> **WHAT THIS TASK INVOLVES**
Tally the lines below containing the word "computers" and give that total alone.

> **AVAILABLE RECORDS**
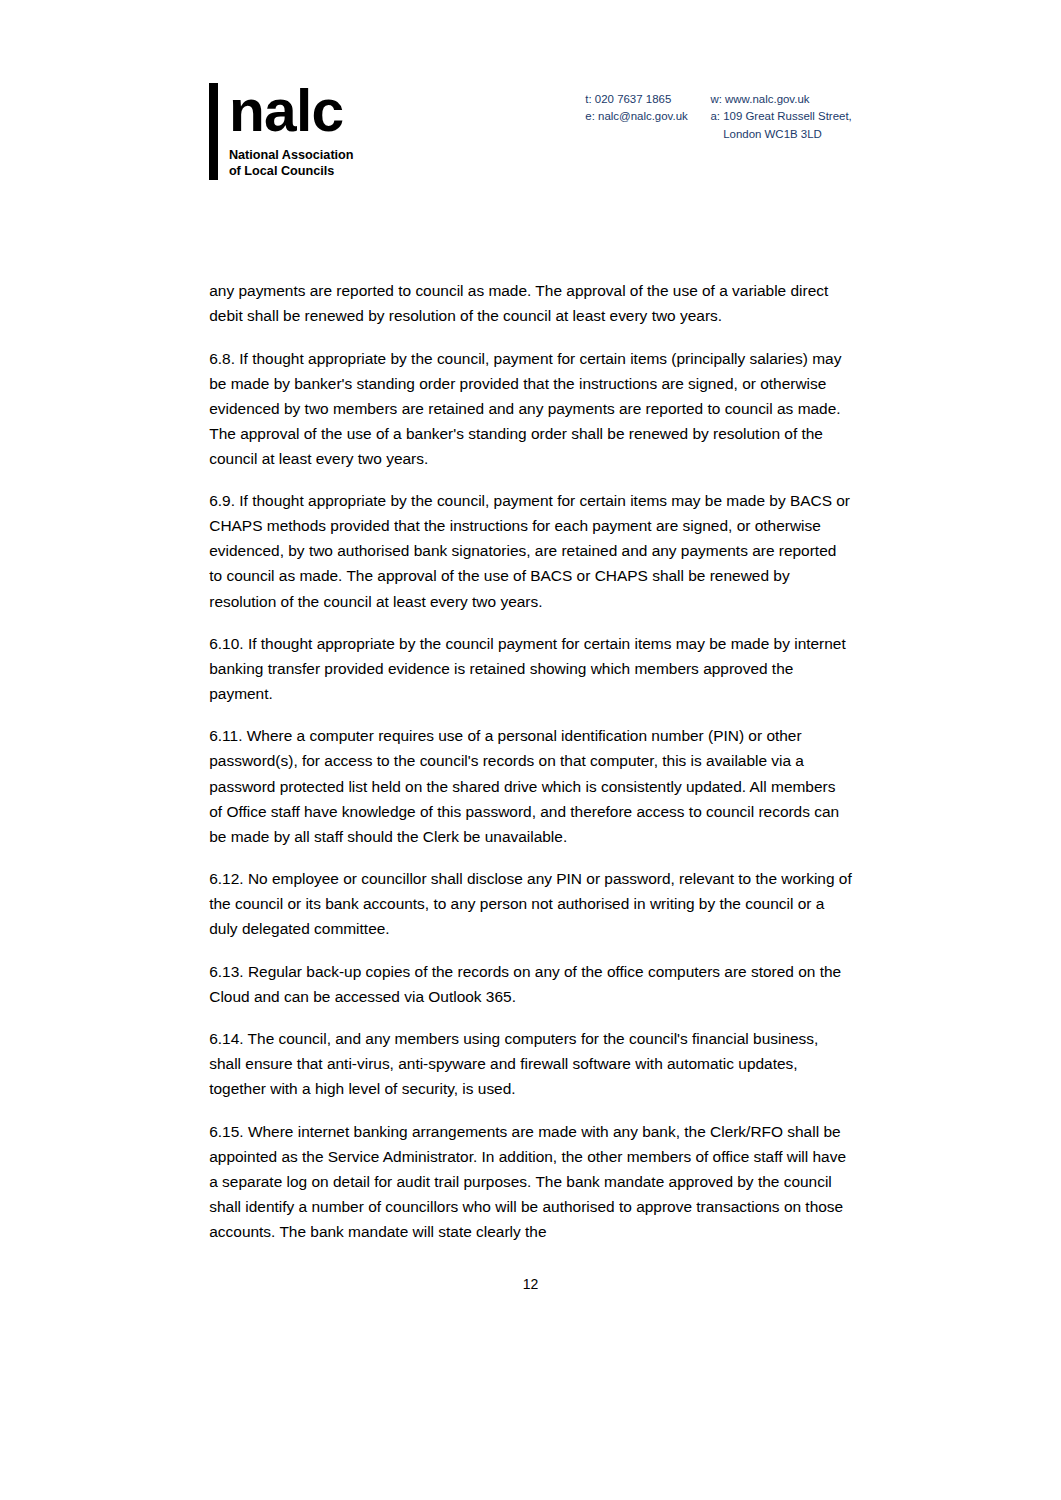nalc National Association
of Local Councils
t: 020 7637 1865
e: nalc@nalc.gov.uk
w: www.nalc.gov.uk
a: 109 Great Russell Street,
London WC1B 3LD
any payments are reported to council as made. The approval of the use of a variable direct debit shall be renewed by resolution of the council at least every two years.
6.8. If thought appropriate by the council, payment for certain items (principally salaries) may be made by banker's standing order provided that the instructions are signed, or otherwise evidenced by two members are retained and any payments are reported to council as made. The approval of the use of a banker's standing order shall be renewed by resolution of the council at least every two years.
6.9. If thought appropriate by the council, payment for certain items may be made by BACS or CHAPS methods provided that the instructions for each payment are signed, or otherwise evidenced, by two authorised bank signatories, are retained and any payments are reported to council as made. The approval of the use of BACS or CHAPS shall be renewed by resolution of the council at least every two years.
6.10. If thought appropriate by the council payment for certain items may be made by internet banking transfer provided evidence is retained showing which members approved the payment.
6.11. Where a computer requires use of a personal identification number (PIN) or other password(s), for access to the council's records on that computer, this is available via a password protected list held on the shared drive which is consistently updated. All members of Office staff have knowledge of this password, and therefore access to council records can be made by all staff should the Clerk be unavailable.
6.12. No employee or councillor shall disclose any PIN or password, relevant to the working of the council or its bank accounts, to any person not authorised in writing by the council or a duly delegated committee.
6.13. Regular back-up copies of the records on any of the office computers are stored on the Cloud and can be accessed via Outlook 365.
6.14. The council, and any members using computers for the council's financial business, shall ensure that anti-virus, anti-spyware and firewall software with automatic updates, together with a high level of security, is used.
6.15. Where internet banking arrangements are made with any bank, the Clerk/RFO shall be appointed as the Service Administrator. In addition, the other members of office staff will have a separate log on detail for audit trail purposes. The bank mandate approved by the council shall identify a number of councillors who will be authorised to approve transactions on those accounts. The bank mandate will state clearly the
12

> **WRITTEN SOLUTION**
2